#### [Activity]
When you spot the word "input" in a line of the data below, copy that line.

◆ ◆ ◆

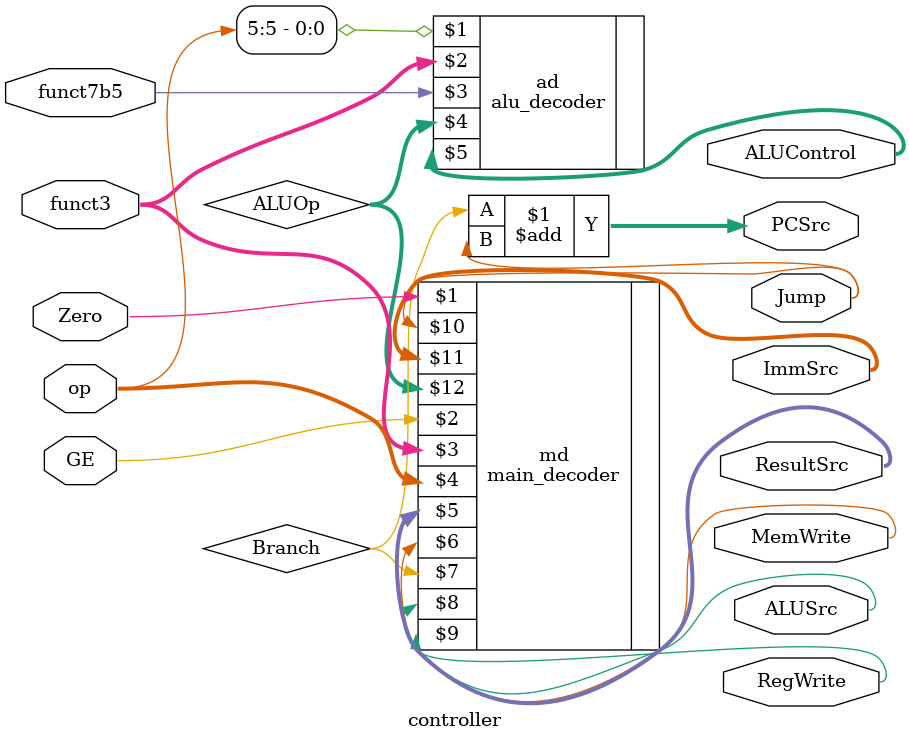
<source format=v>


module controller (
    input [6:0]  op,
    input [2:0]  funct3,
    input        funct7b5,
    input        Zero,
    input        GE,
    output       [1:0] ResultSrc,
    output       MemWrite,
    output [1:0] PCSrc, 
    output       ALUSrc,
    output       RegWrite, Jump,
    output [2:0] ImmSrc,
    output [3:0] ALUControl
);

wire [1:0] ALUOp;
wire       Branch;

main_decoder    md (Zero, GE, funct3, op, ResultSrc, MemWrite, Branch,
                    ALUSrc, RegWrite, Jump, ImmSrc, ALUOp);

alu_decoder     ad (op[5], funct3, funct7b5, ALUOp, ALUControl);

// for jump and branch
// assign PCSrc = Branch | Jump;
assign PCSrc = Branch+Jump;

endmodule


</source>
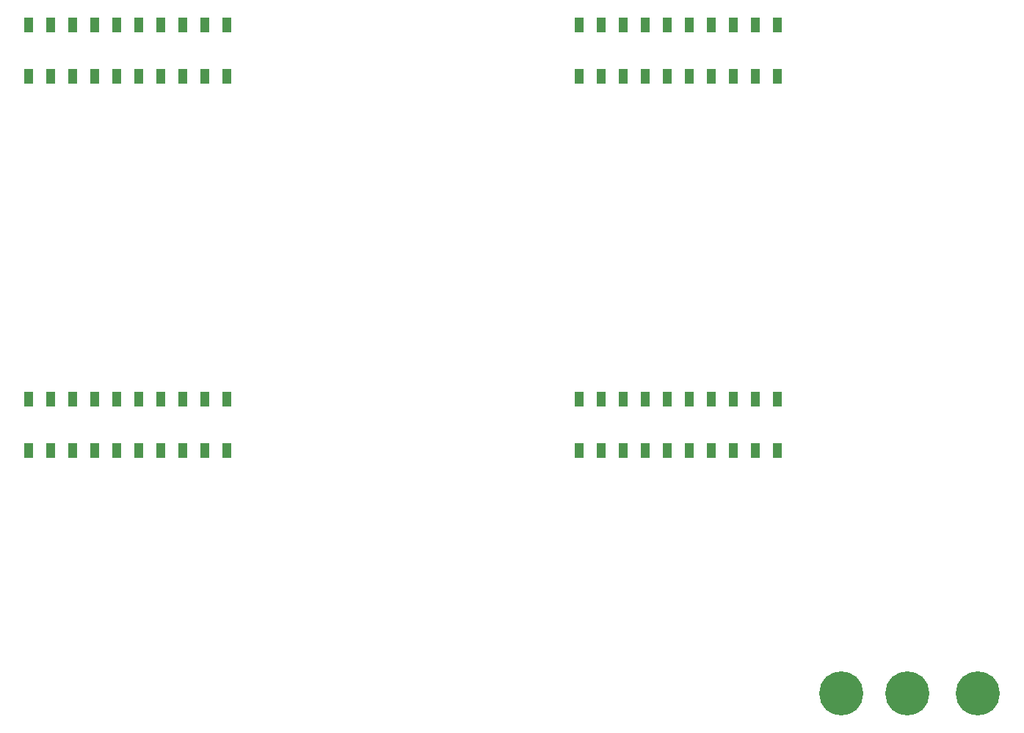
<source format=gbr>
%TF.GenerationSoftware,KiCad,Pcbnew,(5.1.6)-1*%
%TF.CreationDate,2020-11-24T13:28:34-06:00*%
%TF.ProjectId,Armboard,41726d62-6f61-4726-942e-6b696361645f,rev?*%
%TF.SameCoordinates,Original*%
%TF.FileFunction,Paste,Bot*%
%TF.FilePolarity,Positive*%
%FSLAX46Y46*%
G04 Gerber Fmt 4.6, Leading zero omitted, Abs format (unit mm)*
G04 Created by KiCad (PCBNEW (5.1.6)-1) date 2020-11-24 13:28:34*
%MOMM*%
%LPD*%
G01*
G04 APERTURE LIST*
%ADD10R,0.990600X1.778000*%
%ADD11C,5.080000*%
G04 APERTURE END LIST*
D10*
%TO.C,U2*%
X99314000Y-54965600D03*
X96774000Y-54965600D03*
X94234000Y-54965600D03*
X91694000Y-54965600D03*
X89154000Y-54965600D03*
X86614000Y-54965600D03*
X84074000Y-54965600D03*
X81534000Y-54965600D03*
X78994000Y-54965600D03*
X76454000Y-54965600D03*
X99314000Y-60858400D03*
X96774000Y-60858400D03*
X94234000Y-60858400D03*
X91694000Y-60858400D03*
X89154000Y-60858400D03*
X86614000Y-60858400D03*
X84074000Y-60858400D03*
X81534000Y-60858400D03*
X78994000Y-60858400D03*
X76454000Y-60858400D03*
X99314000Y-104038400D03*
X96774000Y-104038400D03*
X94234000Y-104038400D03*
X91694000Y-104038400D03*
X89154000Y-104038400D03*
X86614000Y-104038400D03*
X84074000Y-104038400D03*
X81534000Y-104038400D03*
X78994000Y-104038400D03*
X76454000Y-104038400D03*
X99314000Y-98145600D03*
X96774000Y-98145600D03*
X94234000Y-98145600D03*
X91694000Y-98145600D03*
X89154000Y-98145600D03*
X86614000Y-98145600D03*
X84074000Y-98145600D03*
X81534000Y-98145600D03*
X78994000Y-98145600D03*
X76454000Y-98145600D03*
X145034000Y-54965600D03*
X142494000Y-54965600D03*
X139954000Y-54965600D03*
X162814000Y-60858400D03*
X160274000Y-60858400D03*
X157734000Y-60858400D03*
X155194000Y-60858400D03*
X152654000Y-60858400D03*
X150114000Y-60858400D03*
X147574000Y-60858400D03*
X145034000Y-60858400D03*
X142494000Y-60858400D03*
X139954000Y-60858400D03*
X162814000Y-104038400D03*
X157734000Y-104038400D03*
X152654000Y-104038400D03*
X150114000Y-104038400D03*
X147574000Y-104038400D03*
X145034000Y-104038400D03*
X142494000Y-104038400D03*
X162814000Y-98145600D03*
X157734000Y-98145600D03*
X147574000Y-98145600D03*
X145034000Y-98145600D03*
X142494000Y-98145600D03*
X139954000Y-98145600D03*
X152654000Y-98145600D03*
X155194000Y-98145600D03*
X160274000Y-104038400D03*
X147574000Y-54965600D03*
X150114000Y-54965600D03*
X160274000Y-98145600D03*
X155194000Y-104038400D03*
X157734000Y-54965600D03*
X155194000Y-54965600D03*
X150114000Y-98145600D03*
X152654000Y-54965600D03*
X160274000Y-54965600D03*
X162814000Y-54965600D03*
X139954000Y-104038400D03*
%TD*%
D11*
%TO.C,Conn1*%
X185928000Y-132080000D03*
X177800000Y-132080000D03*
X170180000Y-132080000D03*
%TD*%
M02*

</source>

◆ ◆ ◆

#### [Response to this exercise]
    input [6:0]  op,
    input [2:0]  funct3,
    input        funct7b5,
    input        Zero,
    input        GE,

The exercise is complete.